A Igreja Batista do Calvário reagiu e divulgou uma Nota de Esclarecimento pela fala do então Pr. Rodrigo Santos. Segue:

A Primeira Igreja Batista do Calvário em Toledo, tem uma história de quase quatro décadas desenvolvendo suas atividades religiosas e sociais em Toledo, localizada sua Sede na Grande Pioneira.

Por meio desta nota manifestamos publicamente que não compartilhamos de forma alguma com quaisquer atitudes preconceituosas, manifestação de racismo, desrespeito a individualidade ou manifestações de ódio.

À luz da Lei 7.716/1989 e do Estatuto da Igualdade Racial (Lei 12.288/2010) definem o Racismo como crime inafiançável, inaceitável e indefensável.

A igreja, diante das repercussões geradas pela “live do pastor Rodrigo dos Santos”, reafirma seu compromisso institucional com a promoção da igualdade étnico-racial, sexual, religiosa, repudiando toda e qualquer manifestação de preconceito, contra quem quer que seja. Sendo que reconhecemos que todas as pessoas são iguais perante a Lei e o Criador.

Também informamos que o Sr. Rodrigo dos Santos, foi membro de nossa igreja há tempos atrás, mas que atualmente (8 anos) reside fora do país e congrega em outro ministério onde atua como pastor.

A nota de retratação foi postada em nossa página em função de nossa igreja ter sido citada na live.


O racismo estrutural precisa ser combatido e denunciado.

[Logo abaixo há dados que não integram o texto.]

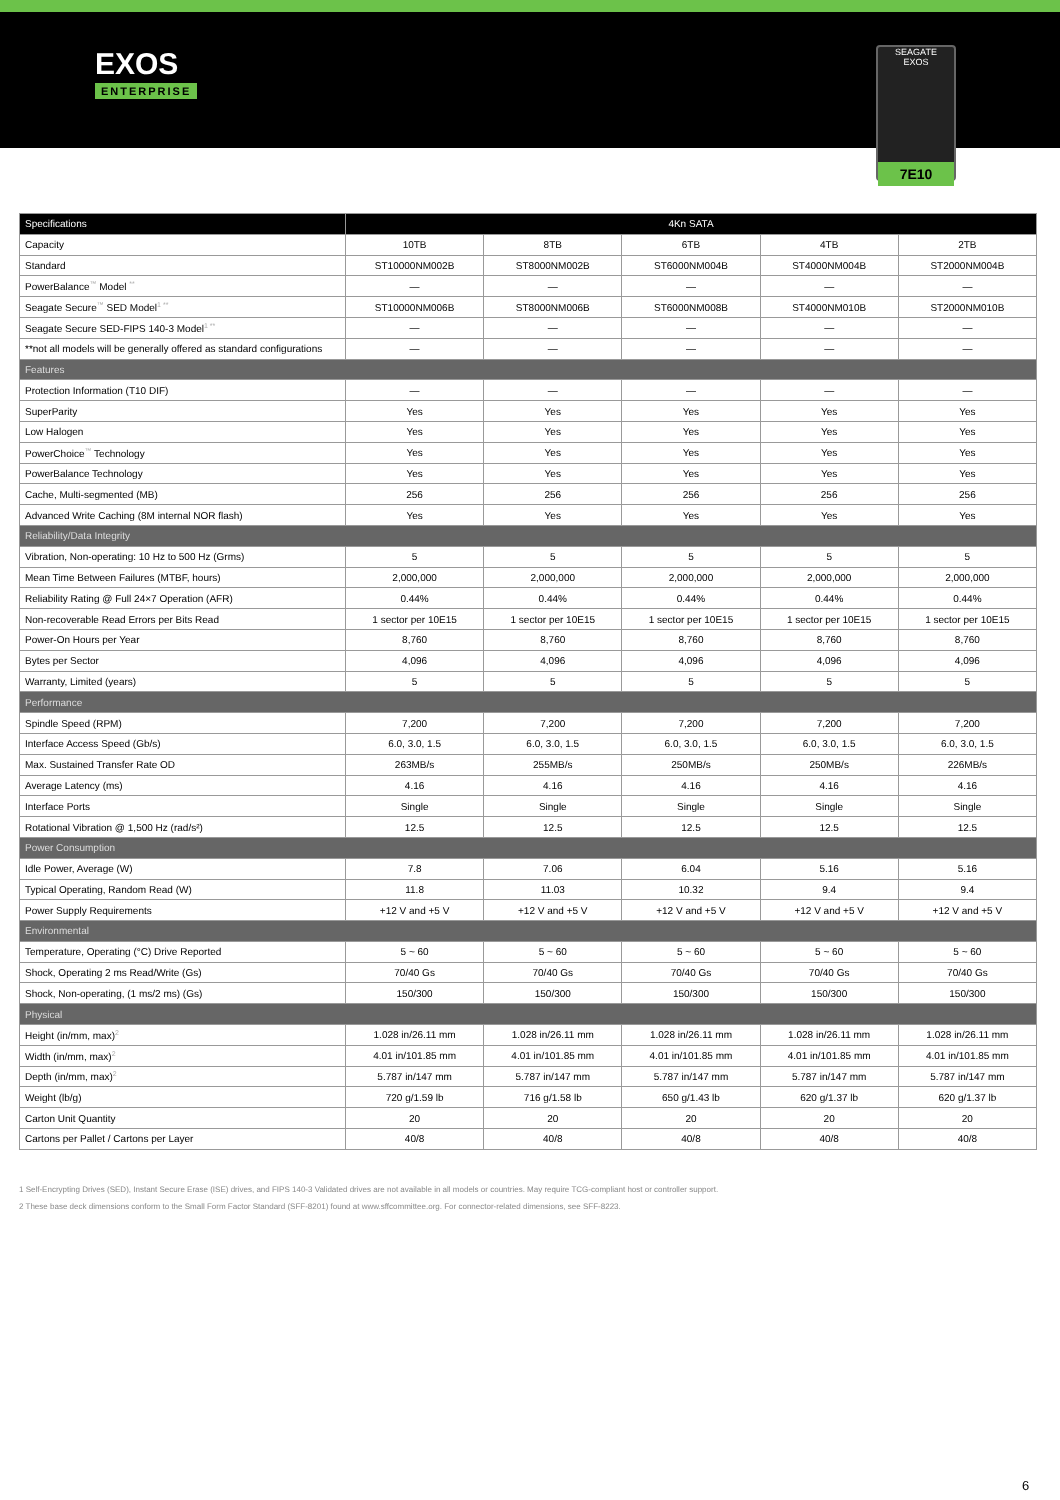EXOS
ENTERPRISE
SEAGATE
EXOS
7E10
| Specifications | 4Kn SATA | | | | |
| --- | --- | --- | --- | --- | --- |
| Capacity | 10TB | 8TB | 6TB | 4TB | 2TB |
| Standard | ST10000NM002B | ST8000NM002B | ST6000NM004B | ST4000NM004B | ST2000NM004B |
| PowerBalance<sup>™</sup> Model <sup>**</sup> | — | — | — | — | — |
| Seagate Secure<sup>™</sup> SED Model<sup>1 **</sup> | ST10000NM006B | ST8000NM006B | ST6000NM008B | ST4000NM010B | ST2000NM010B |
| Seagate Secure SED-FIPS 140-3 Model<sup>1 **</sup> | — | — | — | — | — |
| **not all models will be generally offered as standard configurations | — | — | — | — | — |
| Features | | | | | |
| Protection Information (T10 DIF) | — | — | — | — | — |
| SuperParity | Yes | Yes | Yes | Yes | Yes |
| Low Halogen | Yes | Yes | Yes | Yes | Yes |
| PowerChoice<sup>™</sup> Technology | Yes | Yes | Yes | Yes | Yes |
| PowerBalance Technology | Yes | Yes | Yes | Yes | Yes |
| Cache, Multi-segmented (MB) | 256 | 256 | 256 | 256 | 256 |
| Advanced Write Caching (8M internal NOR flash) | Yes | Yes | Yes | Yes | Yes |
| Reliability/Data Integrity | | | | | |
| Vibration, Non-operating: 10 Hz to 500 Hz (Grms) | 5 | 5 | 5 | 5 | 5 |
| Mean Time Between Failures (MTBF, hours) | 2,000,000 | 2,000,000 | 2,000,000 | 2,000,000 | 2,000,000 |
| Reliability Rating @ Full 24×7 Operation (AFR) | 0.44% | 0.44% | 0.44% | 0.44% | 0.44% |
| Non-recoverable Read Errors per Bits Read | 1 sector per 10E15 | 1 sector per 10E15 | 1 sector per 10E15 | 1 sector per 10E15 | 1 sector per 10E15 |
| Power-On Hours per Year | 8,760 | 8,760 | 8,760 | 8,760 | 8,760 |
| Bytes per Sector | 4,096 | 4,096 | 4,096 | 4,096 | 4,096 |
| Warranty, Limited (years) | 5 | 5 | 5 | 5 | 5 |
| Performance | | | | | |
| Spindle Speed (RPM) | 7,200 | 7,200 | 7,200 | 7,200 | 7,200 |
| Interface Access Speed (Gb/s) | 6.0, 3.0, 1.5 | 6.0, 3.0, 1.5 | 6.0, 3.0, 1.5 | 6.0, 3.0, 1.5 | 6.0, 3.0, 1.5 |
| Max. Sustained Transfer Rate OD | 263MB/s | 255MB/s | 250MB/s | 250MB/s | 226MB/s |
| Average Latency (ms) | 4.16 | 4.16 | 4.16 | 4.16 | 4.16 |
| Interface Ports | Single | Single | Single | Single | Single |
| Rotational Vibration @ 1,500 Hz (rad/s²) | 12.5 | 12.5 | 12.5 | 12.5 | 12.5 |
| Power Consumption | | | | | |
| Idle Power, Average (W) | 7.8 | 7.06 | 6.04 | 5.16 | 5.16 |
| Typical Operating, Random Read (W) | 11.8 | 11.03 | 10.32 | 9.4 | 9.4 |
| Power Supply Requirements | +12 V and +5 V | +12 V and +5 V | +12 V and +5 V | +12 V and +5 V | +12 V and +5 V |
| Environmental | | | | | |
| Temperature, Operating (°C) Drive Reported | 5 ~ 60 | 5 ~ 60 | 5 ~ 60 | 5 ~ 60 | 5 ~ 60 |
| Shock, Operating 2 ms Read/Write (Gs) | 70/40 Gs | 70/40 Gs | 70/40 Gs | 70/40 Gs | 70/40 Gs |
| Shock, Non-operating, (1 ms/2 ms) (Gs) | 150/300 | 150/300 | 150/300 | 150/300 | 150/300 |
| Physical | | | | | |
| Height (in/mm, max)<sup>2</sup> | 1.028 in/26.11 mm | 1.028 in/26.11 mm | 1.028 in/26.11 mm | 1.028 in/26.11 mm | 1.028 in/26.11 mm |
| Width (in/mm, max)<sup>2</sup> | 4.01 in/101.85 mm | 4.01 in/101.85 mm | 4.01 in/101.85 mm | 4.01 in/101.85 mm | 4.01 in/101.85 mm |
| Depth (in/mm, max)<sup>2</sup> | 5.787 in/147 mm | 5.787 in/147 mm | 5.787 in/147 mm | 5.787 in/147 mm | 5.787 in/147 mm |
| Weight (lb/g) | 720 g/1.59 lb | 716 g/1.58 lb | 650 g/1.43 lb | 620 g/1.37 lb | 620 g/1.37 lb |
| Carton Unit Quantity | 20 | 20 | 20 | 20 | 20 |
| Cartons per Pallet / Cartons per Layer | 40/8 | 40/8 | 40/8 | 40/8 | 40/8 |
1 Self-Encrypting Drives (SED), Instant Secure Erase (ISE) drives, and FIPS 140-3 Validated drives are not available in all models or countries. May require TCG-compliant host or controller support.
2 These base deck dimensions conform to the Small Form Factor Standard (SFF-8201) found at www.sffcommittee.org. For connector-related dimensions, see SFF-8223.
6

O racismo é pecado e mata! Ainda estamos todos consternados por um João Pedro, morto pela polícia na sua casa em Niterói; por um George Floyd asfixiado por um policial branco em Minneapolis (EUA); e Miguel, menino negro, que caiu do nono andar de um prédio em Pernambuco porque a patroa da sua mãe permitiu que a criança de cinco anos de idade entrasse sozinho no elevador e subisse para a morte. Por essa razão que quando se levanta o grito de que “VIDAS NEGRAS IMPORTAM” não é apenas um discurso retórico. É a constatação de que algumas vidas não importam tanto e que qualquer tentativa de querer igualar as classes sociais como se as mesmas fossem homogêneas é falaciosa.

 

As igrejas Batistas precisam enfrentar esse dilema social com honestidade e a partir de uma perspectiva bíblico-teológica, denunciando o racismo como pecado! A atitude da Igreja Batista do Calvário em Toledo com sua Nota de Esclarecimento é louvável, porque reafirma a luta constante contra o racismo. É de se lamentar que o senhor Rodrigo passou pela comunidade e não encontrou a glória de Deus no rosto daqueles irmãos. A igreja segue seguindo Jesus de Nazaré que se sentou à mesa e andou com pessoas que não eram bem vistas dentro de uma sociedade classista e preconceituosa, muito parecida com a nossa. E foi para essas pessoas que ele disse: “Bem aventurados vocês, os pobres [e pretos], pois a vocês pertence o Reino de Deus” (Lc 6,20).

Referência
ALENCAR, Gedeon. Protestantismo tupiniquim: hipóteses sobre a (não) contribuição evangélica à cultura brasileira. 2. ed. São Paulo: Arte Editorial, 2007.